In an interview with the Palestinian TV station An-Najah NBC in 2017, she was asked if she ever worried about being shot.

She said, "Of course I get scared." "At one point, you forget about that fear. We don't try to kill ourselves. Before I think about how I'm going to go up on the screen and what I'm going to say, we go and try to find a place to stand and a way to protect the team.

Husam Zomlot, who works for the Palestinian Authority in Britain, called her the "most famous Palestinian journalist."

Because of Ms. Abu Akleh, many Palestinians learned about the Abu Akleh family.

Fadi Abu Akleh, Shireen's cousin, said, "Everyone knows who Shireen is." "When I tell people who I am, they always ask, "How do you know Shireen?"

On Wednesday, some women in Bethlehem lit candles to remember Ms. Abu Akleh.
On Wednesday, some women in Bethlehem lit candles to remember Ms. Abu Akleh.

She lived in Jerusalem and the West Bank city of Ramallah. Her cousin said that she lived in Jerusalem with her brother and his family, which included two nieces and a nephew who she loved very much.

Lina Abu Akleh said, "She was my best friend, my second mom, and my travel partner." "She was my whole world."
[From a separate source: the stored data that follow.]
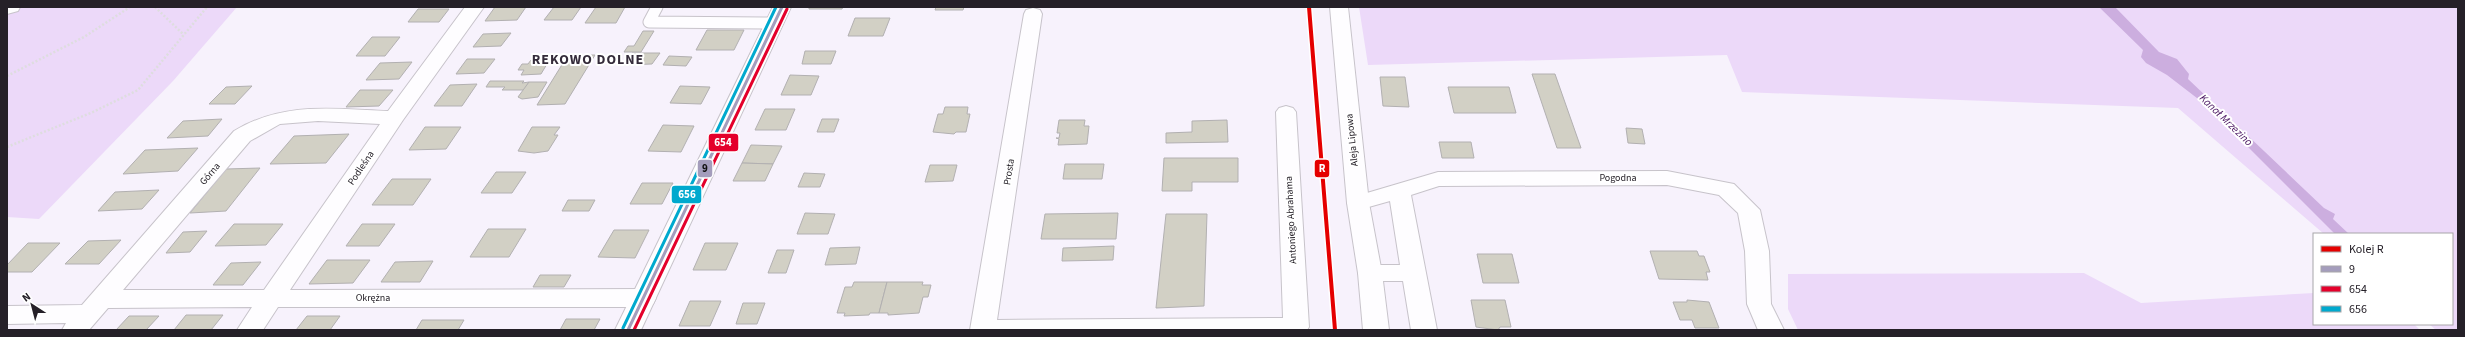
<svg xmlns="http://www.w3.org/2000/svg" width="2465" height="337" font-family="'Source Sans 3',sans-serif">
<rect width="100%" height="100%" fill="#f7f2fc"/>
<!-- green -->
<g fill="#ecd9f9">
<path d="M7 7H237L173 81 39 219 7 217Z"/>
<path d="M1359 7H2458V330H2436L2429 324H2452V234H2324L2178 108 1742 92 1727 55 1368 65Z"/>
<path d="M2084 273 2141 303 2314 293V324H2414L2420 330H1798L1788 309V274Z"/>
</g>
<!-- water -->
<path fill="#ccaedf" d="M2099 7H2115L2159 52 2177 59 2189 74 2188 79 2324 208 2335 214 2333 219 2349 234H2335L2206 105 2167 75 2146 63 2141 57 2143 50Z"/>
<!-- building -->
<g fill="#d2d0c5" stroke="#b2b0b1">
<path d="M495 7H526L517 20 485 21Z"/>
<path d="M554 7H581L572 20H544Z"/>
<path d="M596 7H625L616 23H585Z"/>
<path d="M809 7H843L842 9H809Z"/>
<path d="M936 7H964L963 10H935Z"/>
<path d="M418 9H449L439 22H408Z"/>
<path d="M855 18H890L883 36H848Z"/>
<path d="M707 30H744L734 50H696Z"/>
<path d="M643 31H654L641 52H624L628 46H634Z"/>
<path d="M511 33 501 46 473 47 483 34Z"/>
<path d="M372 37H400L385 56H356Z"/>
<path d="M805 51H836L831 64H802Z"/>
<path d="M632 53H660L652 64 622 65Z"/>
<path d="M568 55H595L565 104 537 105Z"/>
<path d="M669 56 692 57 686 66 663 65Z"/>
<path d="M467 59H495L484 73 456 74Z"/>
<path d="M550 59 541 74 521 75 524 70H518L522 64H528L531 60Z"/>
<path d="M412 62 399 79 366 80 380 63Z"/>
<path d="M1532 74H1555L1581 148H1557Z"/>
<path d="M790 75 819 76 811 95H781Z"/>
<path d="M1380 77H1405L1409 107 1383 106Z"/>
<path d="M490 81H524L522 83 529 82 524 90H502L505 87H486Z"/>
<path d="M529 82H547L538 97 522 99 518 97Z"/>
<path d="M477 84 462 106H434L450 85Z"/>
<path d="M252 86 235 104H209L226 87Z"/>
<path d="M680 86 710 87 701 104 670 103Z"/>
<path d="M1448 87H1509L1516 113H1454Z"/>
<path d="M360 90H393L379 106 346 107Z"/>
<path d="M945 107H968L967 114H970L966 132H956L954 134 933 132 938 114H943Z"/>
<path d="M765 109H795L786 130H755Z"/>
<path d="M222 119 208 136 167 138 183 121Z"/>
<path d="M822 119H839L834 132H817Z"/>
<path d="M1059 120H1085L1084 126H1089L1087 144 1058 145 1059 139 1056 138H1059L1060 133H1057Z"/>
<path d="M1227 120 1228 142 1166 143V133L1192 132V121Z"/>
<path d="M663 125 694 126 681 152 648 151Z"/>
<path d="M425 127H461L446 149 409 150Z"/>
<path d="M532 127H560L554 135H558L548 151 534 153 518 151Z"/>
<path d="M1626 128 1642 129 1645 144 1628 143Z"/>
<path d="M349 134 326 163 270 164 294 136Z"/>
<path d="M1439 142H1471L1474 158H1442Z"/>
<path d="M751 145 782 146 773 164 742 163Z"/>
<path d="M198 148 178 171 123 174 145 150Z"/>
<path d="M1164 158H1238V182H1192V191H1162Z"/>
<path d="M742 163 773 164 765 181H733Z"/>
<path d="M1065 164H1104L1102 179H1063Z"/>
<path d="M930 165H957L953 181 925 182Z"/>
<path d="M260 168 226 211 190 213 226 169Z"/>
<path d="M496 172H526L512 193H481Z"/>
<path d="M804 173 825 174 820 187H798Z"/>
<path d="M392 179H431L413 205H372Z"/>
<path d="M642 183H673L662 204H630Z"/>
<path d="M159 190 142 209 98 211 115 192Z"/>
<path d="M568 200H595L589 211H562Z"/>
<path d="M805 213 835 214 828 234H797Z"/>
<path d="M1118 213 1116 239H1041L1045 214Z"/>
<path d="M1166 214H1207L1204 306 1156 308Z"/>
<path d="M234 224H283L266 245 215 246Z"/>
<path d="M362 224H395L379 246H346Z"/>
<path d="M488 229H526L509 257H470Z"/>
<path d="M614 230H649L635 258 598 257Z"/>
<path d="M207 231 190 252 166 253 183 232Z"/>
<path d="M121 240 99 264H65L88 241Z"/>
<path d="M28 243H60L32 272H7V265Z"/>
<path d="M705 243H738L726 270H693Z"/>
<path d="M1114 246 1113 260 1062 261 1063 248Z"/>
<path d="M860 247 856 264 825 265 830 248Z"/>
<path d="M777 250H794L786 273H768Z"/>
<path d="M1650 251H1697L1699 256H1704L1710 272H1706L1708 280 1659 279Z"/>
<path d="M1477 254H1512L1519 283H1483Z"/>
<path d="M327 260H370L353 283 309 284Z"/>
<path d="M433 261 420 282H381L395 262Z"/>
<path d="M261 262 243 285H213L231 263Z"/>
<path d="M540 275H571L564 287H533Z"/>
<path d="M854 282H887L879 313H870L869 315 844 316 845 313H837L845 287H852Z"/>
<path d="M887 282H923L922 285H931L928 297H923L919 313 888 315V313H879Z"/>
<path d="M1471 300H1505L1511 327H1500L1498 330 1476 327Z"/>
<path d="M1687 300 1709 302 1719 328H1695L1692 320H1680L1673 302H1687Z"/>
<path d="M690 301H721L710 326H679Z"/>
<path d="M743 303H765L757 324H736Z"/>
<path d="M186 315H223L211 330H174Z"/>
<path d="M129 316H159L146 330H116Z"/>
<path d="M307 316H340L330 330H296Z"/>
<path d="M566 319H600L594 330H560Z"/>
<path d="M422 320H464L458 330H416Z"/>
</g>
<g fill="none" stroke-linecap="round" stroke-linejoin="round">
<!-- lane casing -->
<g stroke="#c7c3ca" stroke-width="13">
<path id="lane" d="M657 7 649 22 775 23"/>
</g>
<!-- street casing -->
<g stroke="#c7c3ca" stroke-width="2">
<g id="street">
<path d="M465 7H484L403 120 290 290 644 289 653 292 656 298 653 304 644 307H278L263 330H237L252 307 108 308 89 330H62L66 323 7 324V306L82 305 234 131C284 101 333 109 388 111ZM318 121 380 124 264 290H123L250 141 280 124Z"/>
<path d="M1033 8 1040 10 1042 14 997 320 1283 318 1276 112 1279 108 1286 106 1293 108 1296 112 1309 327 1307 330H970L1024 14 1026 10Z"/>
<path d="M1667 171 1734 184 1760 210 1769 251 1771 304 1784 330H1758L1747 304 1745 251 1738 213 1719 195 1667 185 1439 186 1411 195 1437 330H1411L1403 281H1370L1361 279 1358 273 1361 267 1370 265H1400L1390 201 1358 210 1350 208 1347 203 1350 198 1438 172Z"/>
</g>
</g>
<!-- secondary casing -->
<g stroke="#c7c3ca" stroke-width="2">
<g id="secondary">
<path d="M7 7H20L18 11 7 14Z"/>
<path d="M773 7H791L641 330H615Z"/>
<path d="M1330 7H1348L1369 203 1382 273 1389 330H1363L1358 273 1347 203Z"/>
</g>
</g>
<!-- path -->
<g stroke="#dedddf" stroke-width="2.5" stroke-dasharray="2 2" stroke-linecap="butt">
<path d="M155 7 184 35"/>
<path d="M7 76 84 37 130 7"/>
<path d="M7 147 93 112 138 90 207 7"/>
</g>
<!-- lane -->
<use href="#lane" stroke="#fefdff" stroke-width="11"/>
<!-- street -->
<use href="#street" fill="#fefdff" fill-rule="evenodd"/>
<!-- secondary -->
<use href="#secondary" fill="#fefdff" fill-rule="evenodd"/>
<!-- bus-1 casing -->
<g stroke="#fff" stroke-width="6">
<path id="bus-1" d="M628 330 782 7"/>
</g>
<!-- bus-2 casing -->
<g stroke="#fff" stroke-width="6">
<path id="bus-2" d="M634 330 787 9"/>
</g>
<!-- bus-3 casing -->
<g stroke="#fff" stroke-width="6">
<path id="bus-3" d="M623 328 776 7"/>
</g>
<!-- bus-1 -->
<use href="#bus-1" stroke="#a49dbc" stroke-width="3"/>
<!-- bus-2 -->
<use href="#bus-2" stroke="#e4002b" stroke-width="3"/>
<!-- bus-3 -->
<use href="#bus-3" stroke="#00a9ce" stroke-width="3"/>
<!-- rail-1 casing -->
<g stroke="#fff" stroke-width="7">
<path id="rail-1" d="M1309 7 1335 330"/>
</g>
<!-- rail-1 -->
<use href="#rail-1" stroke="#e50000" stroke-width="4"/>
</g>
<g text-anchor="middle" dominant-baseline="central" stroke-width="4" stroke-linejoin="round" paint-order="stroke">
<!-- street labels -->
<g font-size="10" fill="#252028" stroke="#fff">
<text transform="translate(1352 140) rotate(-96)">Aleja Lipowa</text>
<text transform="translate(361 168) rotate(-56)">Podleśna</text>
<text transform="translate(1009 172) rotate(-81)">Prosta</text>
<text transform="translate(210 174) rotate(-49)">Górna</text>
<text x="1618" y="178">Pogodna</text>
<text transform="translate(1291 220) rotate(-93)">Antoniego Abrahama</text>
<text x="373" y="298">Okrężna</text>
</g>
<!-- water labels -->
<g font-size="11" font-style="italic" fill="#440e5c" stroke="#fff">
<text transform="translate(2226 120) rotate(44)">Kanał Mrzezino</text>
</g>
<!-- district labels -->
<g font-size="14" font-weight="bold" letter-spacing="1" fill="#342b3a" stroke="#fff">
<text x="588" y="60">REKOWO DOLNE</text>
</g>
</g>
<g stroke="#fff" stroke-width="1.5">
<rect x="708" y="133" width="31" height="19" rx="4" fill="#e4002b"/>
<rect x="697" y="159" width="16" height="19" rx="4" fill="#a49dbc"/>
<rect x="1314" y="159" width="16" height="19" rx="4" fill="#e50000"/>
<rect x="671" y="185" width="31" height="19" rx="4" fill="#00a9ce"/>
</g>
<g font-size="11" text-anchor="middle" font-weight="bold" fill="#fff">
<text x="723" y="146">654</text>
<text x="1322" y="172">R</text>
<text x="687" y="198">656</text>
</g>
<g font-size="11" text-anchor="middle" font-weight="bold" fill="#111">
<text x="705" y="172">9</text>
</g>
<!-- border -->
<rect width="2465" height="337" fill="none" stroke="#252028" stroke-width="16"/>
<!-- legend -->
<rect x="2313" y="233" width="140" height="92" fill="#ffffff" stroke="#a8a6a9"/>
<rect x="2321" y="246" width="20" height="6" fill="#e50000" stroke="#a8a6a9"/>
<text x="2349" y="253" font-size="12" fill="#252028">Kolej R</text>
<rect x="2321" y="266" width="20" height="6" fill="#a49dbc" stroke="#a8a6a9"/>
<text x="2349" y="273" font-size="12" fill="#252028">9</text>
<rect x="2321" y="286" width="20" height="6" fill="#e4002b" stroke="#a8a6a9"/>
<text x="2349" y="293" font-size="12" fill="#252028">654</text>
<rect x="2321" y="306" width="20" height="6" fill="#00a9ce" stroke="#a8a6a9"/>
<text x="2349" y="313" font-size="12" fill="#252028">656</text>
<!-- north arrow -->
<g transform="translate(32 305) rotate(324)" stroke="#ffffff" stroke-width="3" paint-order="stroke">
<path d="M0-3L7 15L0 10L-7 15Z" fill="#252028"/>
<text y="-6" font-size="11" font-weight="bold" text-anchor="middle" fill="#252028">N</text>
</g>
</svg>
The last time they went on a trip together, it was to New York so they could spend Christmas with family in the U.S.

Ms. Abu Akleh spent a few weeks in the United States not long ago. She has been back in Ramallah for about a month. Mr. Daraghmeh said that she never seemed to have seriously considered moving to the United States.

Once, Al Jazeera sent her to work in the United States. She went back to Ramallah after three months.

"When she got home, she said, 'I can finally breathe. "In the U.S., everything is technical and hard to understand," Mr. Daraghmeh said. "'Life is easy here. I really like Palestine. I'd like to stay.'"

The president's office says that a state funeral procession will be held Thursday in the West Bank city of Ramallah. It will start at the presidential headquarters and the Palestinian Authority president Mahmoud Abbas will be there.

She will be buried next to her mother in a cemetery in Jerusalem on Friday.

Ms. Hatuqa said that Shireen was a leader. "It's just too bad that she won't be around to keep leading in this field."